ABOUT THIS EXERCISE:
Please transcribe exactly, and only, the lines of the data below between the line holding "#fff; stroke-width: 10" and the line holding "527,7 531,12 545,20", inclusive.
#### ENTRIES PROVIDED ####
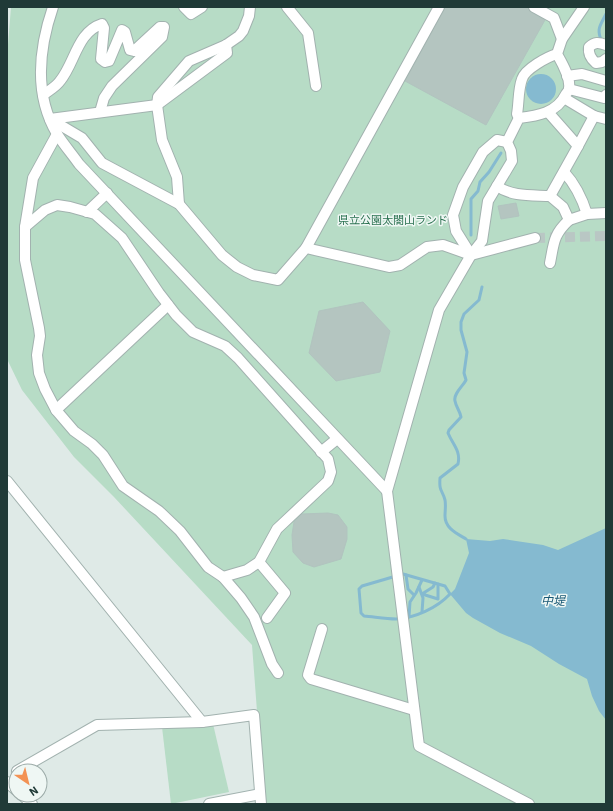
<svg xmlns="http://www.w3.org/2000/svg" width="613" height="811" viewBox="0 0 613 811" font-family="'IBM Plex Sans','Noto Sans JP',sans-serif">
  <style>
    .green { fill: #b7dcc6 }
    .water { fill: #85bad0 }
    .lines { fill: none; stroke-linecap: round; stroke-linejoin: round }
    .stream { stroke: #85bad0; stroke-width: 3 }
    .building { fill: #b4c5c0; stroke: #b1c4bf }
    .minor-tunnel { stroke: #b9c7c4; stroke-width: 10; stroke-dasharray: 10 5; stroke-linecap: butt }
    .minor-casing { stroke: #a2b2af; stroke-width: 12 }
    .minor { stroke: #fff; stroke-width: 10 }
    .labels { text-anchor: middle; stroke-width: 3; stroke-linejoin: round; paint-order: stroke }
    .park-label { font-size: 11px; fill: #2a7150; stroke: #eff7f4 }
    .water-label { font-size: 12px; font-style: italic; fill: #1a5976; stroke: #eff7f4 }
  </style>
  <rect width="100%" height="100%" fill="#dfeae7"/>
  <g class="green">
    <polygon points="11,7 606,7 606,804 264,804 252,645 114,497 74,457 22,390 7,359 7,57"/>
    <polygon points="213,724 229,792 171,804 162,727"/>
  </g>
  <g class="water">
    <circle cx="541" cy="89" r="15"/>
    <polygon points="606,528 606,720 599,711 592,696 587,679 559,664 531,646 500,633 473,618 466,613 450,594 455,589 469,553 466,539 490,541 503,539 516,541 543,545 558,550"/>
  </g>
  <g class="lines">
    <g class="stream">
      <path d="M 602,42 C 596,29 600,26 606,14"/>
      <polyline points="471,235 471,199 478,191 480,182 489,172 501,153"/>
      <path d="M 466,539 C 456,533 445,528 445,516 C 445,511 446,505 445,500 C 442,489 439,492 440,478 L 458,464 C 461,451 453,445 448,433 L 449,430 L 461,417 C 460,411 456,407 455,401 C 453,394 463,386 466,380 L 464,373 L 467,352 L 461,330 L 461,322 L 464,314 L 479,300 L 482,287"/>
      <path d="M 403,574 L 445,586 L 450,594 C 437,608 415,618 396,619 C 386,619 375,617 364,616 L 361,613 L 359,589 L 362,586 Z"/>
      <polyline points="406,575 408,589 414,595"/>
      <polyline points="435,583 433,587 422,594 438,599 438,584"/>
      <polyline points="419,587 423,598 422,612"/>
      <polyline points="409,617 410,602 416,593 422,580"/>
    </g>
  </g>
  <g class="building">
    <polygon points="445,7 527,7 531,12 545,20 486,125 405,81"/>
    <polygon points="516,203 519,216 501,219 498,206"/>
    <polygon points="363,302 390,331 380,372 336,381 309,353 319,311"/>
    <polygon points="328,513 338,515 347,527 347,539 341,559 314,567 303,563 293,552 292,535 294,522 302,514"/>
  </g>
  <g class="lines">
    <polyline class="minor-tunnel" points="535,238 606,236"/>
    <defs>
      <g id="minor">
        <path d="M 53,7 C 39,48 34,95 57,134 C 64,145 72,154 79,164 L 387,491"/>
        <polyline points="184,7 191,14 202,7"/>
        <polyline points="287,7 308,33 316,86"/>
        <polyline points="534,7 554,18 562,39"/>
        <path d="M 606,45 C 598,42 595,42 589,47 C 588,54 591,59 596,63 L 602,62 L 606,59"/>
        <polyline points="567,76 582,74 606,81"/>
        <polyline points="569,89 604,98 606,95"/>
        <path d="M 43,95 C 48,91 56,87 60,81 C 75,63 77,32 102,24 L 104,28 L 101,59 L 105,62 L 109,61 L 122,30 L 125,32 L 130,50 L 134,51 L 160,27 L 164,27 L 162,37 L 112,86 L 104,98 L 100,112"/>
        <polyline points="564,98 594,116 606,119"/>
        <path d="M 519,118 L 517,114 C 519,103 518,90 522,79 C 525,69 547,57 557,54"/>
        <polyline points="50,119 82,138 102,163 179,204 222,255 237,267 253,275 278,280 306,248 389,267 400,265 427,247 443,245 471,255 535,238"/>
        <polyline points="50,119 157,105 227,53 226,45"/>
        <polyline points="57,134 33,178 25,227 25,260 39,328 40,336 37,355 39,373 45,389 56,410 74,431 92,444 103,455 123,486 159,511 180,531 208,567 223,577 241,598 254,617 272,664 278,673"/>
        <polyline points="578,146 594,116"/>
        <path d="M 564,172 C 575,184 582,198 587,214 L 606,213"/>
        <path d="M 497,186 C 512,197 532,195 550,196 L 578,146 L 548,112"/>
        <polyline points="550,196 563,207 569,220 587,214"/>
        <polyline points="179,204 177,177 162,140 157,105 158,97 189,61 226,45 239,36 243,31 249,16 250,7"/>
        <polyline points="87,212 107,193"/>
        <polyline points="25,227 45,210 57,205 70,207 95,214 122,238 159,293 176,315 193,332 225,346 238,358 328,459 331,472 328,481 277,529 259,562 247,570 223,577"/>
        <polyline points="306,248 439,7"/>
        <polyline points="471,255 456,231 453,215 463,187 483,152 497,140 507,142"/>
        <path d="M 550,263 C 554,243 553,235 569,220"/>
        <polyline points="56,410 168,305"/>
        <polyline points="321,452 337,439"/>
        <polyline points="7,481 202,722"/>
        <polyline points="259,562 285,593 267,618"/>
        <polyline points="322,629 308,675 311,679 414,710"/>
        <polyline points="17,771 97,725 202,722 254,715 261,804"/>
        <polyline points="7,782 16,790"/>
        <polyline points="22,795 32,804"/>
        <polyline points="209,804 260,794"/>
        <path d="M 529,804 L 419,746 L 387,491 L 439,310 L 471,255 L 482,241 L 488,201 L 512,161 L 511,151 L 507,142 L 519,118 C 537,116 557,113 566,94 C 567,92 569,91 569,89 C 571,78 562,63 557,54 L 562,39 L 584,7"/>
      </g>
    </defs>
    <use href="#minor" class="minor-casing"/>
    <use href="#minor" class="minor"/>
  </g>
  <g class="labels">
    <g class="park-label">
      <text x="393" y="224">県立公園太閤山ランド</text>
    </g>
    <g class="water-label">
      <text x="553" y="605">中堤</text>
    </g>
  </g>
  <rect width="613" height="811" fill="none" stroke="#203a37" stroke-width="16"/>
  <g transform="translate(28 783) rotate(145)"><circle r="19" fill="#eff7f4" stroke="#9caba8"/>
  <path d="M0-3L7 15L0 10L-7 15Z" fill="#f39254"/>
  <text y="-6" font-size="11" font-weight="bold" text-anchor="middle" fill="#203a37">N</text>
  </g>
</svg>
####
#### ENTRIES PROVIDED ####
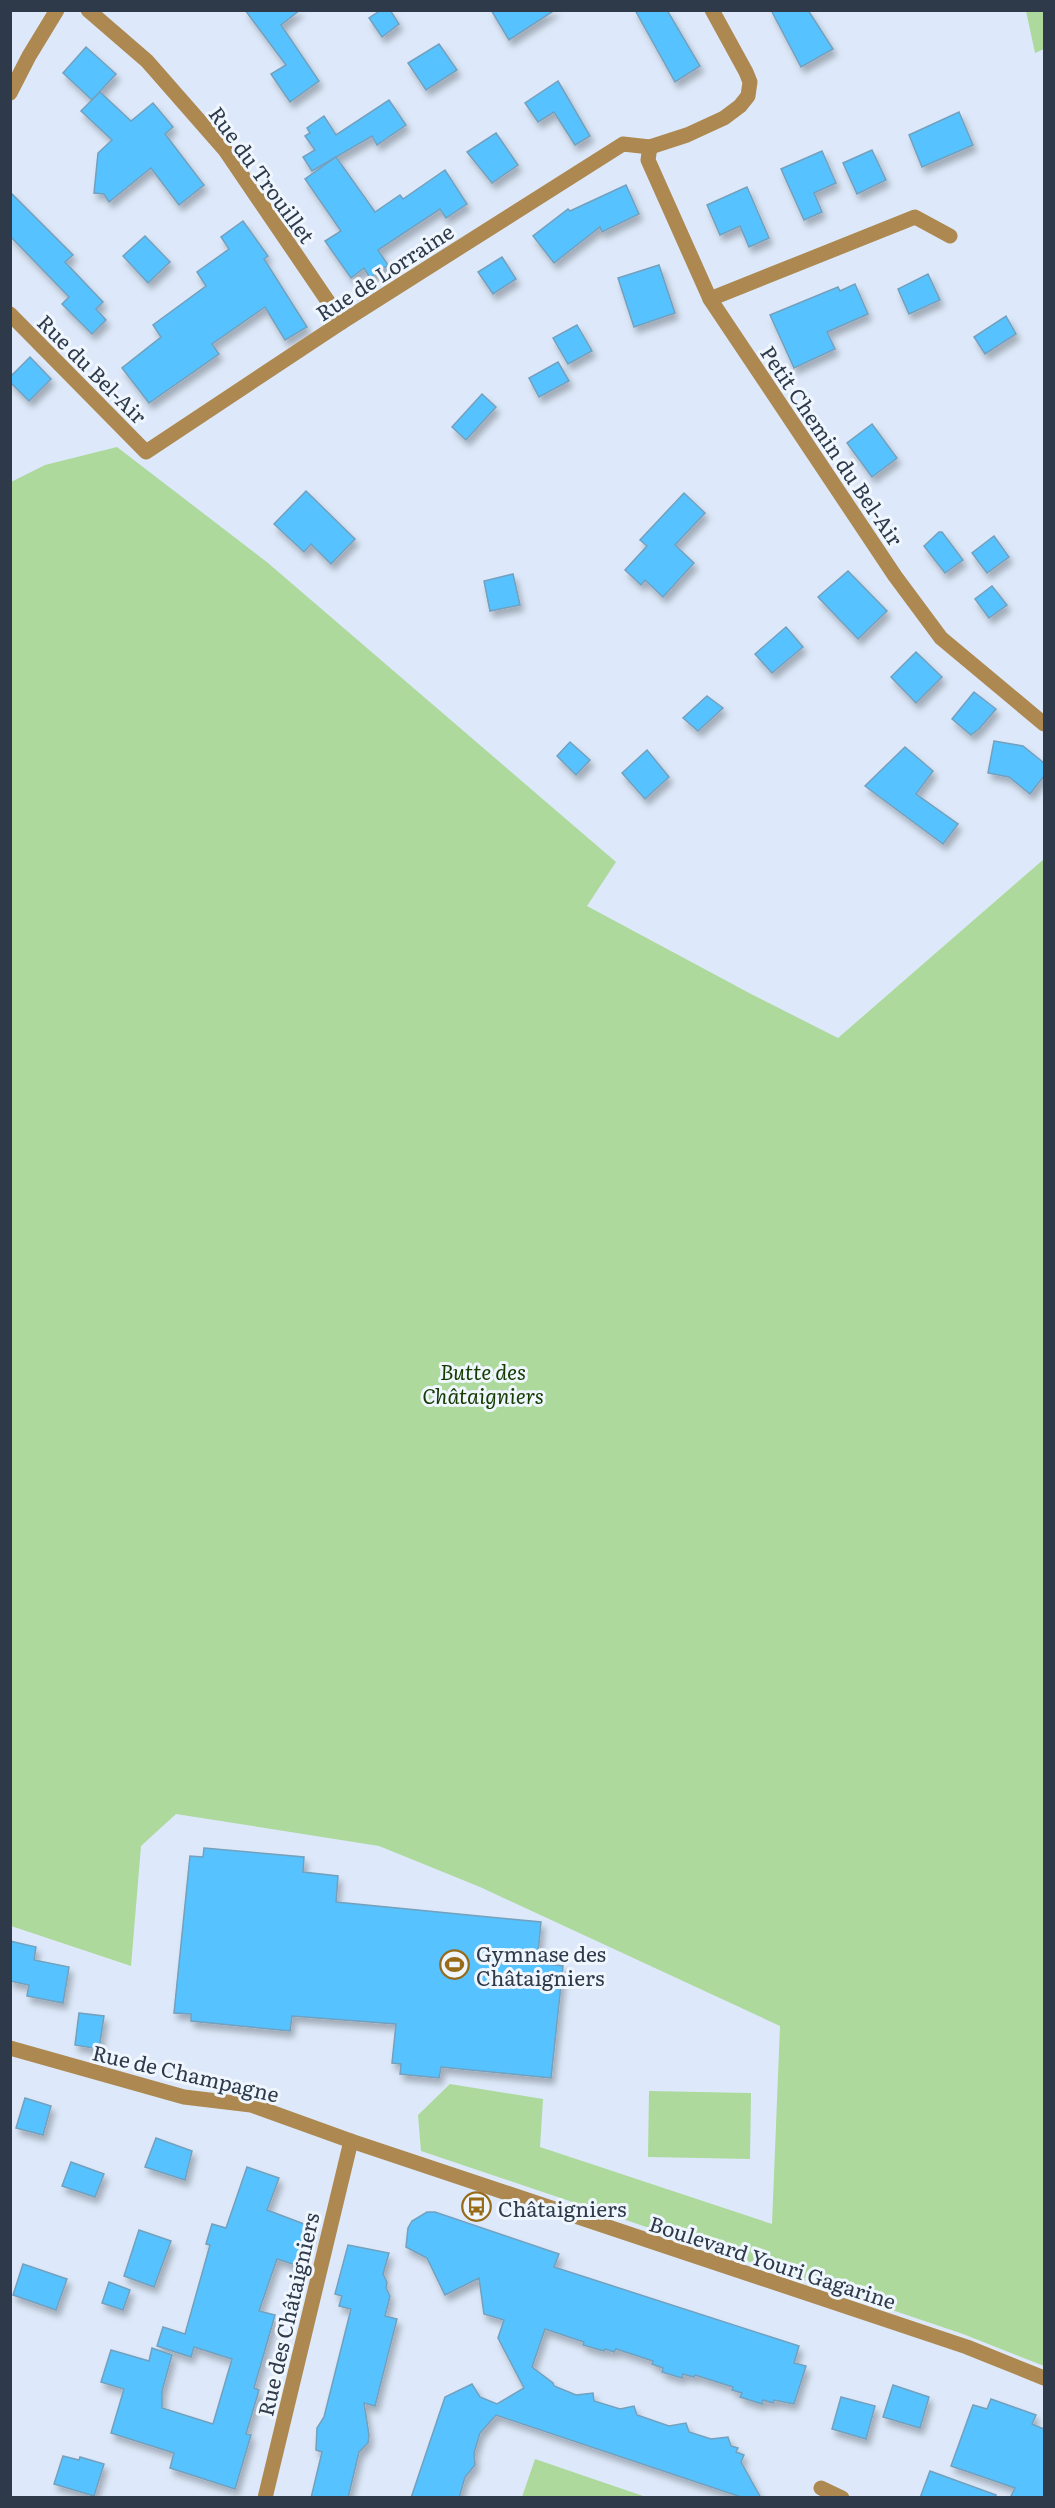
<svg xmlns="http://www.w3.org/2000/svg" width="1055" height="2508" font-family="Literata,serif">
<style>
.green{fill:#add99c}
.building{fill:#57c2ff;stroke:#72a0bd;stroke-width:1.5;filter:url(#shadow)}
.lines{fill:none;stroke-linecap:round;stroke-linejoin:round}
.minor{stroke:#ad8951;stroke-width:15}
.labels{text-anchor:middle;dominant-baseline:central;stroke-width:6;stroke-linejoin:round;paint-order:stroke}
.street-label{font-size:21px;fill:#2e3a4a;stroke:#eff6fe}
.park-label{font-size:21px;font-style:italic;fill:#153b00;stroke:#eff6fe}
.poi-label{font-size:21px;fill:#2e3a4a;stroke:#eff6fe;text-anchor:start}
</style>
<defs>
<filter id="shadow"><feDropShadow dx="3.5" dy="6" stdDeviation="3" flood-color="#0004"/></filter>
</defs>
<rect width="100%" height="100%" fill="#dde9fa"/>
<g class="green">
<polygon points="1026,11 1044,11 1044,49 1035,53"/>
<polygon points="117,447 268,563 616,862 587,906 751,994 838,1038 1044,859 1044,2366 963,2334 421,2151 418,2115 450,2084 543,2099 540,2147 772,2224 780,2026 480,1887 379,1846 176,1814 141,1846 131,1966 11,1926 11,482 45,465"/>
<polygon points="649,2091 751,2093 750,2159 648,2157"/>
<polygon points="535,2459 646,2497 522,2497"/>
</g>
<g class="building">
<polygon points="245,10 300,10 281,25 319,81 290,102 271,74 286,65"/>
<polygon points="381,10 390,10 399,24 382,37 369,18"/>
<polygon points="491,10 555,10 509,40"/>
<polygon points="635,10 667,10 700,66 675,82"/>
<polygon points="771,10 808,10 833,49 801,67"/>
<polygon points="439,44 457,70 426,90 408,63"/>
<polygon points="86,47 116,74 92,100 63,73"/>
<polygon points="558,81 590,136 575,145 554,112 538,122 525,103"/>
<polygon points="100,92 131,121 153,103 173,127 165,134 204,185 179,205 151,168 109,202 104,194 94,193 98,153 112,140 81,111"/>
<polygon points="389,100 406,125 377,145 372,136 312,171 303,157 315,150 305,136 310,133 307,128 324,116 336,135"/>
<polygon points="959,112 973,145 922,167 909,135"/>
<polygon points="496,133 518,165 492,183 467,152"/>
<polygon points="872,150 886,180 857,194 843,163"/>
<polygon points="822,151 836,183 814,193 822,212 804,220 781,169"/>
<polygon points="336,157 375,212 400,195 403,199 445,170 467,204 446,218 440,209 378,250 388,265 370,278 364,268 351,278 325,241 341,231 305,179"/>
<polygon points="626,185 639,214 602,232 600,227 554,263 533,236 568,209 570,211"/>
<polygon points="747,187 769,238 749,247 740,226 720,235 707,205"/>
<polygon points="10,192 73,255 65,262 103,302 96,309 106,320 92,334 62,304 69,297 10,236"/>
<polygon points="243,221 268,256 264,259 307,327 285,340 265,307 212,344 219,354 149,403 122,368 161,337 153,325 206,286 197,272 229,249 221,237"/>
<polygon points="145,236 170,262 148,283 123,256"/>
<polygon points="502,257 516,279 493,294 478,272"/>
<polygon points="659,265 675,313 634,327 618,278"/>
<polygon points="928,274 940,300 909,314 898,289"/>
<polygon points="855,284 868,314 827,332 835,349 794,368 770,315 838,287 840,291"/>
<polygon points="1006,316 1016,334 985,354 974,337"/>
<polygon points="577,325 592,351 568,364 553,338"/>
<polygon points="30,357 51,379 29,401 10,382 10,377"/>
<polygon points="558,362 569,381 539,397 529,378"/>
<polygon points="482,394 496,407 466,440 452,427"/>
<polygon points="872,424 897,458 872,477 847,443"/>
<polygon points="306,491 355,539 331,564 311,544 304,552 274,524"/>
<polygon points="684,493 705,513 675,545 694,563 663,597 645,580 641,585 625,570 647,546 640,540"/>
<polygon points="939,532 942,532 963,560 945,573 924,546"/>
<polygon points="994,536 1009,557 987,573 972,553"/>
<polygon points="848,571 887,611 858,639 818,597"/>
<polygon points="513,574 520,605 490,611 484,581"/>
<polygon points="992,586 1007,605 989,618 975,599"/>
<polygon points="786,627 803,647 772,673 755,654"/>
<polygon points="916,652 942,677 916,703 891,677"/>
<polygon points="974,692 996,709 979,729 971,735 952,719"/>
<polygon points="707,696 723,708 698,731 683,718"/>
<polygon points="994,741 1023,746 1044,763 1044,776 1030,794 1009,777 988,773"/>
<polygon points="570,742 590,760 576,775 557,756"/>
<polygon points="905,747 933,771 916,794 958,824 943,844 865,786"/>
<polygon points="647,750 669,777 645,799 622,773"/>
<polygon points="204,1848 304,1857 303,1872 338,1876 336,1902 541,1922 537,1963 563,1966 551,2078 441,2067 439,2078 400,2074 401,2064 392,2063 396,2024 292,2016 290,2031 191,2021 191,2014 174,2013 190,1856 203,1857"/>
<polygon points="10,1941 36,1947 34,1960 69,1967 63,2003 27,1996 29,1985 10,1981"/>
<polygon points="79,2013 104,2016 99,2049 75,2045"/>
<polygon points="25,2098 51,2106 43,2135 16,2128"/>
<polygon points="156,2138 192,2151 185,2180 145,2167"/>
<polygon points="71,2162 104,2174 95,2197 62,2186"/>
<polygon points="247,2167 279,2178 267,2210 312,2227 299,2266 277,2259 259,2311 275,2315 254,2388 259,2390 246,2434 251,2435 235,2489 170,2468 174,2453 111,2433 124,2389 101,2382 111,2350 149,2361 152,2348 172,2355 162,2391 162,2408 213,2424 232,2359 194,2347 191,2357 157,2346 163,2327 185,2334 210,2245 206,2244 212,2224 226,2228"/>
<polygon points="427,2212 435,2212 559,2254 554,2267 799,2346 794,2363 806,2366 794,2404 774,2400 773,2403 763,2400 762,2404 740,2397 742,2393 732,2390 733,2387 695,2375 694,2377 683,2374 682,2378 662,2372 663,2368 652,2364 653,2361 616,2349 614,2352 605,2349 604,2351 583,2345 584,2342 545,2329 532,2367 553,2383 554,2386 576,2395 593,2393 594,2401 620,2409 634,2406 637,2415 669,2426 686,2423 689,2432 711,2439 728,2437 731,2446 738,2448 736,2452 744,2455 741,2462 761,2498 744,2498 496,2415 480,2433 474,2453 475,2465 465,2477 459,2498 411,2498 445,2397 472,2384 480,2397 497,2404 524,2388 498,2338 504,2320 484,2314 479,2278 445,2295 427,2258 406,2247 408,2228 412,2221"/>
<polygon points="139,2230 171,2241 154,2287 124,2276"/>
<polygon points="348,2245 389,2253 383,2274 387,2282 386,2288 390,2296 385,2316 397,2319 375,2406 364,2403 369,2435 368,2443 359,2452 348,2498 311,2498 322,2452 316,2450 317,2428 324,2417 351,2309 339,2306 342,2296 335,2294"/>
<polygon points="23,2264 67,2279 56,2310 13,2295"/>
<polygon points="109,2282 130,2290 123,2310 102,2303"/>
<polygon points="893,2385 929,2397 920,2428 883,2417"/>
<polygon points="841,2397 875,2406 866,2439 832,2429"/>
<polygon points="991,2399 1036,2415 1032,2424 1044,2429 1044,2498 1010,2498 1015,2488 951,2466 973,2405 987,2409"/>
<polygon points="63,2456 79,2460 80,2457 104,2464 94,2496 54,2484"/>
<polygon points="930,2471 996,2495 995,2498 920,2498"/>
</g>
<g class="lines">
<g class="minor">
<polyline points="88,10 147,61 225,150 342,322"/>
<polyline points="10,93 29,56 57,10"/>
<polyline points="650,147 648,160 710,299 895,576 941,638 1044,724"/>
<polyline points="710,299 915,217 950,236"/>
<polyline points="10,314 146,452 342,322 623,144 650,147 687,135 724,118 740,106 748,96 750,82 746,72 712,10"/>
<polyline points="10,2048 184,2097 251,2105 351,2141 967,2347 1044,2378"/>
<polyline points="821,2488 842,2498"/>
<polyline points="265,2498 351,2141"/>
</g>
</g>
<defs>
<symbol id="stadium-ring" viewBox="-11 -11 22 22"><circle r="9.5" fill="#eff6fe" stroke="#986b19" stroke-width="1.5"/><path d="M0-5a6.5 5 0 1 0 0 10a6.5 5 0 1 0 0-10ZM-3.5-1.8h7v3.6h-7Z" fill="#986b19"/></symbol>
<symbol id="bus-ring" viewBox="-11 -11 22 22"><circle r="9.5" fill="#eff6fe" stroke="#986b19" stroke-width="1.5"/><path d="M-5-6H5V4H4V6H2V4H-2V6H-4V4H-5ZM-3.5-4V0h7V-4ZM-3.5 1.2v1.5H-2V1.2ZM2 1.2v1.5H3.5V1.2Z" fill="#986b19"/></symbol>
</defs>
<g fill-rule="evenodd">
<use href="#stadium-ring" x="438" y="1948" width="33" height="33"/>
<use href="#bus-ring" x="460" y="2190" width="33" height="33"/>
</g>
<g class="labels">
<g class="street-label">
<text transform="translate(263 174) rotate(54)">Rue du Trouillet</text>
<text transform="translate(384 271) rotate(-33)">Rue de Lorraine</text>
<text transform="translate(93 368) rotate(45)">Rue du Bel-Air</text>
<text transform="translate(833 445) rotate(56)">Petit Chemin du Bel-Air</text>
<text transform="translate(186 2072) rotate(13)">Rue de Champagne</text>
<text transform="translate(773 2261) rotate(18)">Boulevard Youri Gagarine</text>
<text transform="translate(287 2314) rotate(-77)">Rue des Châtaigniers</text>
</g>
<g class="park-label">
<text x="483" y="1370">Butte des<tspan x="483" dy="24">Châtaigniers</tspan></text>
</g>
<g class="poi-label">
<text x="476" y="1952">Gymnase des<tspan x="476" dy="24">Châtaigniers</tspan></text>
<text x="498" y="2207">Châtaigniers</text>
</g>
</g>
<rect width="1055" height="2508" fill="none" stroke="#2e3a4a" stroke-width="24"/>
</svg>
####
RESULT:
    .minor { stroke: #fff; stroke-width: 10 }
    .labels { text-anchor: middle; stroke-width: 3; stroke-linejoin: round; paint-order: stroke }
    .park-label { font-size: 11px; fill: #2a7150; stroke: #eff7f4 }
    .water-label { font-size: 12px; font-style: italic; fill: #1a5976; stroke: #eff7f4 }
  </style>
  <rect width="100%" height="100%" fill="#dfeae7"/>
  <g class="green">
    <polygon points="11,7 606,7 606,804 264,804 252,645 114,497 74,457 22,390 7,359 7,57"/>
    <polygon points="213,724 229,792 171,804 162,727"/>
  </g>
  <g class="water">
    <circle cx="541" cy="89" r="15"/>
    <polygon points="606,528 606,720 599,711 592,696 587,679 559,664 531,646 500,633 473,618 466,613 450,594 455,589 469,553 466,539 490,541 503,539 516,541 543,545 558,550"/>
  </g>
  <g class="lines">
    <g class="stream">
      <path d="M 602,42 C 596,29 600,26 606,14"/>
      <polyline points="471,235 471,199 478,191 480,182 489,172 501,153"/>
      <path d="M 466,539 C 456,533 445,528 445,516 C 445,511 446,505 445,500 C 442,489 439,492 440,478 L 458,464 C 461,451 453,445 448,433 L 449,430 L 461,417 C 460,411 456,407 455,401 C 453,394 463,386 466,380 L 464,373 L 467,352 L 461,330 L 461,322 L 464,314 L 479,300 L 482,287"/>
      <path d="M 403,574 L 445,586 L 450,594 C 437,608 415,618 396,619 C 386,619 375,617 364,616 L 361,613 L 359,589 L 362,586 Z"/>
      <polyline points="406,575 408,589 414,595"/>
      <polyline points="435,583 433,587 422,594 438,599 438,584"/>
      <polyline points="419,587 423,598 422,612"/>
      <polyline points="409,617 410,602 416,593 422,580"/>
    </g>
  </g>
  <g class="building">
    <polygon points="445,7 527,7 531,12 545,20 486,125 405,81"/>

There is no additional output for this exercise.